--- TEXTE À ÉTUDIER ---
Le procureur général de Dijon, Jean-Jacques Bosc, a reçu une lettre anonyme le menaçant de mort selon une information rendue publique par France Inter ce mardi.

>> A lire aussi : « C’est de la folie… », confiait le juge Jean-Michel Lambert avant sa mort

C’est la première lettre d’un corbeau depuis que l’enquête sur la disparition du petit Grégory a redémarré. Cette lettre, reçue le 11 août dernier au parquet général de Dijon, met en garde le procureur de la République.

« Tu sauras jamais pour le petit »

« Tu prend la même direction que le pti juge Lambert. Y a un sac qui t’attend. Tu sauras jamais pour le petit. Justice est faite pour Lambert et les autres. Gendarme et Flicks à voir », est-il écrit. La référence au juge Lambert n’est pas anodine. Surnommé « le petit juge », Jean-Michel Lambert avait 32 ans lorsque, le 16 octobre 1984, le cadavre du petit Grégory Villemin, 4 ans, avait été retrouvé pieds et poings liés dans la Vologne. Il est considéré comme l’un des responsables du fiasco judiciaire de l’affaire Grégory.
---
CONSIGNES DE TRAVAIL:
A) Dans l'article sur la lettre de menaces, à quelle date la lettre a-t-elle été reçue au parquet général de Dijon ?
B) Les affirmations suivantes s'accordent-elles avec l'article sur la lettre de menaces ? Pour chacune, répondez par oui ou par non et citez les mots décisifs de l'article.
(i) La lettre a été reçue par le procureur général de Dijon, Jean-Jacques Bosc.
(ii) Jean-Michel Lambert avait 40 ans en 1984.
(iii) L'information a été rendue publique par Le Monde.
C) Poursuivez l'article sur la lettre de menaces adressée au procureur de Dijon en reprenant après sa dernière phrase.
Les données qui suivent n'ont aucun rapport avec l'article.
--- DONNÉES PRÉSENTÉES ---
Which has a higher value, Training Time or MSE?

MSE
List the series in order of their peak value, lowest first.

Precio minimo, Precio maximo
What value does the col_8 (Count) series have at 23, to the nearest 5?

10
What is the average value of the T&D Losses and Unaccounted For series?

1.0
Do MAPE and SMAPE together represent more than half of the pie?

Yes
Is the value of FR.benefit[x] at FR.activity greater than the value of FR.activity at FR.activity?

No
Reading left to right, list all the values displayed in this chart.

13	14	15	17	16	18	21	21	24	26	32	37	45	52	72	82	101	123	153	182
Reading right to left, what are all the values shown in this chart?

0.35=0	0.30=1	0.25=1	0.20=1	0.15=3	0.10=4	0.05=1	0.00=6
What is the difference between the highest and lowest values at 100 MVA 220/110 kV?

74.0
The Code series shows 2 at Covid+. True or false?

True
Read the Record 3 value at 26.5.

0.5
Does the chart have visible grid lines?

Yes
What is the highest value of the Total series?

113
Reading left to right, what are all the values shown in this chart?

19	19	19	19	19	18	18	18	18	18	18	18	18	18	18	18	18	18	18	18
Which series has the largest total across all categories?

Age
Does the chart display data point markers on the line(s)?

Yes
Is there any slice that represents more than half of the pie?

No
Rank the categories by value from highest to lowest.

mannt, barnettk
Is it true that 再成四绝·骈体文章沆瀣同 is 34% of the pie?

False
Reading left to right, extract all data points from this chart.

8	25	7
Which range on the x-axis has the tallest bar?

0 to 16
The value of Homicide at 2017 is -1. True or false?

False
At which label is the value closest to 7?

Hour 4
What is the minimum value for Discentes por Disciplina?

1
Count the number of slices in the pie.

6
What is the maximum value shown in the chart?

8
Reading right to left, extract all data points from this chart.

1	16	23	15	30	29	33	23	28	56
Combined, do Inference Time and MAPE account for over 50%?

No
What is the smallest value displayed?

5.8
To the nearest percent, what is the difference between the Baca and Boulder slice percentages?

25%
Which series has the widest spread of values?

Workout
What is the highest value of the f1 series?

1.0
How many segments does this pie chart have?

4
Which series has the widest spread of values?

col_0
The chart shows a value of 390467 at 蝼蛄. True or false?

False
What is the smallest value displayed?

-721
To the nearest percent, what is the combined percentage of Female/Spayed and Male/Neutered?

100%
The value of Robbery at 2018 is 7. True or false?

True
---
CORRIGÉ DE L EXERCICE:
A) Le 11 août dernier.

B)
(i) Oui : « Le procureur général de Dijon, Jean-Jacques Bosc, a reçu une lettre anonyme le menaçant de mort »
(ii) Non : « Jean-Michel Lambert avait 32 ans lorsque, le 16 octobre 1984 »
(iii) Non : « selon une information rendue publique par France Inter ce mardi »

C)
Un profil ADN masculin a été isolé sur la lettre et l’enveloppe en question selon France Inter. Mais aucune correspondance n’a été trouvée avec les centaines de personnes dont l’ADN a déjà été récolté dans l’affaire. Impossible, non plus, de savoir d’où la lettre a été postée.

Cette lettre « n’a aucune incidence sur le développement du dossier » et « il ne faut pas lui donner une importance qu’elle n’a pas », a tempéré Jean-Jacques Bosc, reconnaissant toutefois qu’elle témoigne d’un « climat un peu pesant » dans cette affaire.